++++ Input records ++++

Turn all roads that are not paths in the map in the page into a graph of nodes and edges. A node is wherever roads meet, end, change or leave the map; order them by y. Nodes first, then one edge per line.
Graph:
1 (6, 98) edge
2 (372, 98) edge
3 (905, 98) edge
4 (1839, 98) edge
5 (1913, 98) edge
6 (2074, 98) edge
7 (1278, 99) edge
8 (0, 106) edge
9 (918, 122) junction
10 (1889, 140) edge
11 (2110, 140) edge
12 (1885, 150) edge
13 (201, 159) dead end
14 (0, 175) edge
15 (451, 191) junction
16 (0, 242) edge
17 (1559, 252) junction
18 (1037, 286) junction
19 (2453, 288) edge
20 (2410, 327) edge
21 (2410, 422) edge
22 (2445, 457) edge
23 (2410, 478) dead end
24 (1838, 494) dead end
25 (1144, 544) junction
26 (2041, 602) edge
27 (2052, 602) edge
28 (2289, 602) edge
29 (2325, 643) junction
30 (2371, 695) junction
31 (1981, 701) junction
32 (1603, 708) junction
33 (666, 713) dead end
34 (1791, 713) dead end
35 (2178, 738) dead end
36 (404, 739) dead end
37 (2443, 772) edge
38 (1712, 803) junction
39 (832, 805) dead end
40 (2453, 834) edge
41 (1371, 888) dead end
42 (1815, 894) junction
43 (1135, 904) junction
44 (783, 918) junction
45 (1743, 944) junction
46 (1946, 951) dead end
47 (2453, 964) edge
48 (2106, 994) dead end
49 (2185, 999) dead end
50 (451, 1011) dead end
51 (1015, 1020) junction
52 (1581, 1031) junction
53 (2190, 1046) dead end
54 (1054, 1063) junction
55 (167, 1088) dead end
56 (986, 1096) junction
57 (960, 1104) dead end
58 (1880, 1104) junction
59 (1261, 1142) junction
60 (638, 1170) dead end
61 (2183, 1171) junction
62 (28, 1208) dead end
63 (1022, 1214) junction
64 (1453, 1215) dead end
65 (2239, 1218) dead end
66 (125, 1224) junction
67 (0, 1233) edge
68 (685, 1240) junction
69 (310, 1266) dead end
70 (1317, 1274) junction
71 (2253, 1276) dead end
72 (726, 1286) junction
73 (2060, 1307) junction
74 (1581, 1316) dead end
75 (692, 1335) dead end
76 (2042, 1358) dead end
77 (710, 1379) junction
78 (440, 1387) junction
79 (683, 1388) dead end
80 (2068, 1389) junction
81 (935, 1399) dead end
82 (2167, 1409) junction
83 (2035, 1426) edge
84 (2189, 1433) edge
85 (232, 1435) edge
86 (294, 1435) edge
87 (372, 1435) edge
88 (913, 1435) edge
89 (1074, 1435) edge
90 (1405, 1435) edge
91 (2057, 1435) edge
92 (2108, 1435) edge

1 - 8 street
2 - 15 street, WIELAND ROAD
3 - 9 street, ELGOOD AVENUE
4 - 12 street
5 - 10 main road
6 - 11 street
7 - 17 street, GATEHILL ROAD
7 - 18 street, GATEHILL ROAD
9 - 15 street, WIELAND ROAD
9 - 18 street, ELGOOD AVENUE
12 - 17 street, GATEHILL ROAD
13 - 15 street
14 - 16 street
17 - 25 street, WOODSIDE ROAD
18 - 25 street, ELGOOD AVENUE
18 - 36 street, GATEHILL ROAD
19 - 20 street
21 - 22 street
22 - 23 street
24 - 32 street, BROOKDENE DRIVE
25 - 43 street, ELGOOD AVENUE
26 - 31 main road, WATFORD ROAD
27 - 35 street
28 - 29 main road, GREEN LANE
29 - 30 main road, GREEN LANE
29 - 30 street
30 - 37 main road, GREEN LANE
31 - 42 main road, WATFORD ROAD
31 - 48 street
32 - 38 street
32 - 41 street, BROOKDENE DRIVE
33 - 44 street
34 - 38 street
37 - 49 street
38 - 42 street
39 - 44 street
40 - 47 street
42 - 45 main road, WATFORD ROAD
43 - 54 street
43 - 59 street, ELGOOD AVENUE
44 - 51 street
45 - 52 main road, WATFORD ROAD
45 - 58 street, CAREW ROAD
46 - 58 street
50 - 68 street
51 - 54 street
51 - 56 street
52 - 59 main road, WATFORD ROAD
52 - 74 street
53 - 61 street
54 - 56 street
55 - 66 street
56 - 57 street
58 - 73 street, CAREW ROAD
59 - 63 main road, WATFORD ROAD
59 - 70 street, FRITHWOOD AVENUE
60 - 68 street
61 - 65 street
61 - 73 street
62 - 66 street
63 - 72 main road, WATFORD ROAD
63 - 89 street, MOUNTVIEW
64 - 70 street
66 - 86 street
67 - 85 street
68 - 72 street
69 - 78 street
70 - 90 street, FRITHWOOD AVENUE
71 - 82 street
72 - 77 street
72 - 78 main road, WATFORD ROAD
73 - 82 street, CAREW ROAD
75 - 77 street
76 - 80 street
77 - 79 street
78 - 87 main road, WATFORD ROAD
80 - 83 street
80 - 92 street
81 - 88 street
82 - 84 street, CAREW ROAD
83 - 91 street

++++

How to complete this task: Would you please transcribe all of the entries above exactly?

Worked solution:
Turn all roads that are not paths in the map in the page into a graph of nodes and edges. A node is wherever roads meet, end, change or leave the map; order them by y. Nodes first, then one edge per line.
Graph:
1 (6, 98) edge
2 (372, 98) edge
3 (905, 98) edge
4 (1839, 98) edge
5 (1913, 98) edge
6 (2074, 98) edge
7 (1278, 99) edge
8 (0, 106) edge
9 (918, 122) junction
10 (1889, 140) edge
11 (2110, 140) edge
12 (1885, 150) edge
13 (201, 159) dead end
14 (0, 175) edge
15 (451, 191) junction
16 (0, 242) edge
17 (1559, 252) junction
18 (1037, 286) junction
19 (2453, 288) edge
20 (2410, 327) edge
21 (2410, 422) edge
22 (2445, 457) edge
23 (2410, 478) dead end
24 (1838, 494) dead end
25 (1144, 544) junction
26 (2041, 602) edge
27 (2052, 602) edge
28 (2289, 602) edge
29 (2325, 643) junction
30 (2371, 695) junction
31 (1981, 701) junction
32 (1603, 708) junction
33 (666, 713) dead end
34 (1791, 713) dead end
35 (2178, 738) dead end
36 (404, 739) dead end
37 (2443, 772) edge
38 (1712, 803) junction
39 (832, 805) dead end
40 (2453, 834) edge
41 (1371, 888) dead end
42 (1815, 894) junction
43 (1135, 904) junction
44 (783, 918) junction
45 (1743, 944) junction
46 (1946, 951) dead end
47 (2453, 964) edge
48 (2106, 994) dead end
49 (2185, 999) dead end
50 (451, 1011) dead end
51 (1015, 1020) junction
52 (1581, 1031) junction
53 (2190, 1046) dead end
54 (1054, 1063) junction
55 (167, 1088) dead end
56 (986, 1096) junction
57 (960, 1104) dead end
58 (1880, 1104) junction
59 (1261, 1142) junction
60 (638, 1170) dead end
61 (2183, 1171) junction
62 (28, 1208) dead end
63 (1022, 1214) junction
64 (1453, 1215) dead end
65 (2239, 1218) dead end
66 (125, 1224) junction
67 (0, 1233) edge
68 (685, 1240) junction
69 (310, 1266) dead end
70 (1317, 1274) junction
71 (2253, 1276) dead end
72 (726, 1286) junction
73 (2060, 1307) junction
74 (1581, 1316) dead end
75 (692, 1335) dead end
76 (2042, 1358) dead end
77 (710, 1379) junction
78 (440, 1387) junction
79 (683, 1388) dead end
80 (2068, 1389) junction
81 (935, 1399) dead end
82 (2167, 1409) junction
83 (2035, 1426) edge
84 (2189, 1433) edge
85 (232, 1435) edge
86 (294, 1435) edge
87 (372, 1435) edge
88 (913, 1435) edge
89 (1074, 1435) edge
90 (1405, 1435) edge
91 (2057, 1435) edge
92 (2108, 1435) edge

1 - 8 street
2 - 15 street, WIELAND ROAD
3 - 9 street, ELGOOD AVENUE
4 - 12 street
5 - 10 main road
6 - 11 street
7 - 17 street, GATEHILL ROAD
7 - 18 street, GATEHILL ROAD
9 - 15 street, WIELAND ROAD
9 - 18 street, ELGOOD AVENUE
12 - 17 street, GATEHILL ROAD
13 - 15 street
14 - 16 street
17 - 25 street, WOODSIDE ROAD
18 - 25 street, ELGOOD AVENUE
18 - 36 street, GATEHILL ROAD
19 - 20 street
21 - 22 street
22 - 23 street
24 - 32 street, BROOKDENE DRIVE
25 - 43 street, ELGOOD AVENUE
26 - 31 main road, WATFORD ROAD
27 - 35 street
28 - 29 main road, GREEN LANE
29 - 30 main road, GREEN LANE
29 - 30 street
30 - 37 main road, GREEN LANE
31 - 42 main road, WATFORD ROAD
31 - 48 street
32 - 38 street
32 - 41 street, BROOKDENE DRIVE
33 - 44 street
34 - 38 street
37 - 49 street
38 - 42 street
39 - 44 street
40 - 47 street
42 - 45 main road, WATFORD ROAD
43 - 54 street
43 - 59 street, ELGOOD AVENUE
44 - 51 street
45 - 52 main road, WATFORD ROAD
45 - 58 street, CAREW ROAD
46 - 58 street
50 - 68 street
51 - 54 street
51 - 56 street
52 - 59 main road, WATFORD ROAD
52 - 74 street
53 - 61 street
54 - 56 street
55 - 66 street
56 - 57 street
58 - 73 street, CAREW ROAD
59 - 63 main road, WATFORD ROAD
59 - 70 street, FRITHWOOD AVENUE
60 - 68 street
61 - 65 street
61 - 73 street
62 - 66 street
63 - 72 main road, WATFORD ROAD
63 - 89 street, MOUNTVIEW
64 - 70 street
66 - 86 street
67 - 85 street
68 - 72 street
69 - 78 street
70 - 90 street, FRITHWOOD AVENUE
71 - 82 street
72 - 77 street
72 - 78 main road, WATFORD ROAD
73 - 82 street, CAREW ROAD
75 - 77 street
76 - 80 street
77 - 79 street
78 - 87 main road, WATFORD ROAD
80 - 83 street
80 - 92 street
81 - 88 street
82 - 84 street, CAREW ROAD
83 - 91 street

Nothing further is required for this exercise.